Text |
--------------------
I only superficially read this question–but it does make me think of
coercing input types

https://docs.raku.org/language/functions.html#Coercion_types
https://stackoverflow.com/questions/34874779/what-is-the-point-of-coercions-like-intcool

If the methods that do the adding-of-magmas were written with coercion,
would you still want to monkey-type the built-ins?

method add(AddMagma(Cool):D, AddMagma(Cool):D) of AddMagma:D {...}

-y


On Sat, Aug 8, 2020 at 8:05 PM Stuart Hungerford <
stuart.hungerf...@gmail.com> wrote:

> Hi,
>
> I'm creating some Raku roles that model algebraic structures:
>
> role AddMagma {
>   method add(AddMagma:D, AddMagma:D) of AddMagma:D {...}
> }
>
> role AddSemigroup does AddMagma {
>   multi method add-associativity(AddSemigroup:D \x, AddSemigroup:D \y)
> of Bool:D {
>     self.add(x.add(y)) == (self.add(x)).add(y)
>   }
> }
>
> All the built-in numeric types are (ignoring floating point issues)
--------------------
Problems and tasks |
#1 In the Raku message, begin at the words "I only superficially" and stop after "monkey-type the built-ins?". Write that passage out again with "superficially" swapped for "briefly".
#2 Answer these questions using the Raku message:
(a) On what date and at what time did Stuart Hungerford write?
(b) Which role does AddSemigroup do?
(c) What return type is declared for the add-associativity method?
#3 Write what comes next in the Raku message, picking up from the point where it stops.
--------------------
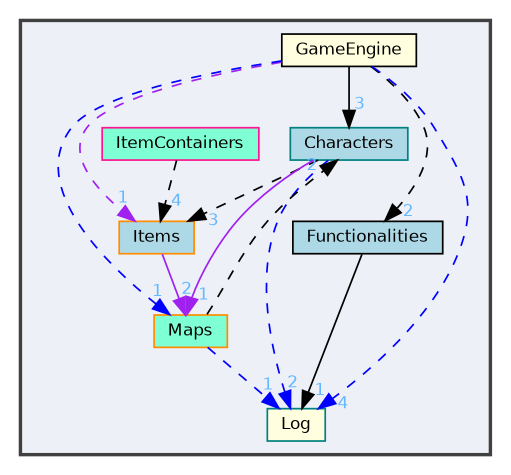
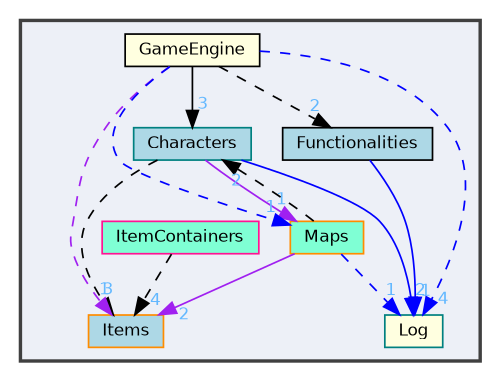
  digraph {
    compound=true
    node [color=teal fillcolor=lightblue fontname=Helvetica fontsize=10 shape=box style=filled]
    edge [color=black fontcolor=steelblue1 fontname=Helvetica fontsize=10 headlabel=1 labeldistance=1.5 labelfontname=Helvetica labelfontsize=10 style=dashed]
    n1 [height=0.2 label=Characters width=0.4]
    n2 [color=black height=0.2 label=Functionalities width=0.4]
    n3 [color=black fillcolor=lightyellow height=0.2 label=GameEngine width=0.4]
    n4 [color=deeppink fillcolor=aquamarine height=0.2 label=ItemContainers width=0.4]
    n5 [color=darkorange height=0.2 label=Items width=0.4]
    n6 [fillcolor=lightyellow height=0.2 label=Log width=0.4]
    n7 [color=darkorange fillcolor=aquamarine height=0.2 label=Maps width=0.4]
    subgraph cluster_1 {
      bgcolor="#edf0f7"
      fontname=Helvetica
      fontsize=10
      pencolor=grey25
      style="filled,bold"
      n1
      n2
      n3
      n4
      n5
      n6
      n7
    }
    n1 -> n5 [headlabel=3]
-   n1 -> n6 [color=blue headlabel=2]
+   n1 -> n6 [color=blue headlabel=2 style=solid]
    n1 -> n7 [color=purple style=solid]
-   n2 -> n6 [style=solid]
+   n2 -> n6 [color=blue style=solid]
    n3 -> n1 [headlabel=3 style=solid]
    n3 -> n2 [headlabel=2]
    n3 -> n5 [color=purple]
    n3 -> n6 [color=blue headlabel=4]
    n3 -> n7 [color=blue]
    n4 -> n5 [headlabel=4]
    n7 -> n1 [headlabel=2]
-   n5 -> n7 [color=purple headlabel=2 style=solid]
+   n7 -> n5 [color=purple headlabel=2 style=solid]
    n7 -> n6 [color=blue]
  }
--------------------
Results for each task |
#1
I only briefly read this question–but it does make me think of
coercing input types

https://docs.raku.org/language/functions.html#Coercion_types
https://stackoverflow.com/questions/34874779/what-is-the-point-of-coercions-like-intcool

If the methods that do the adding-of-magmas were written with coercion,
would you still want to monkey-type the built-ins?

#2
(a) Sat, Aug 8, 2020 at 8:05 PM
(b) AddMagma
(c) Bool:D

#3
> additive magmas and additive semigroups. So my first thought was to
> monkey type the appropriate classes to do these roles:
>
> use MONKEY-TYPING;
>
> augment class Int does AddMagma {
>   method add(Int:D \x) of Int:D {
>     self + x
>   }
> }
>
> augment class Int does AddSemigroup {}
>
> # and similar for other built-in types.
>
> Then I can test the structure properties with built-in numeric values:
>
> say "Int addition is associative: ", 42.add-associativity(43, 44);
>
> BUT: monkey typing like this is frowned upon (with good reason no doubt)
> and can't be done on numeric roles like Numeric, which are "sealed".
>
> Would a better approach be to create custom subtypes of the built-in
> numeric types that mixin the algebraic roles? Is there an idiomatic way
> avoid boilerplate code in creating instances of these custom subtypes?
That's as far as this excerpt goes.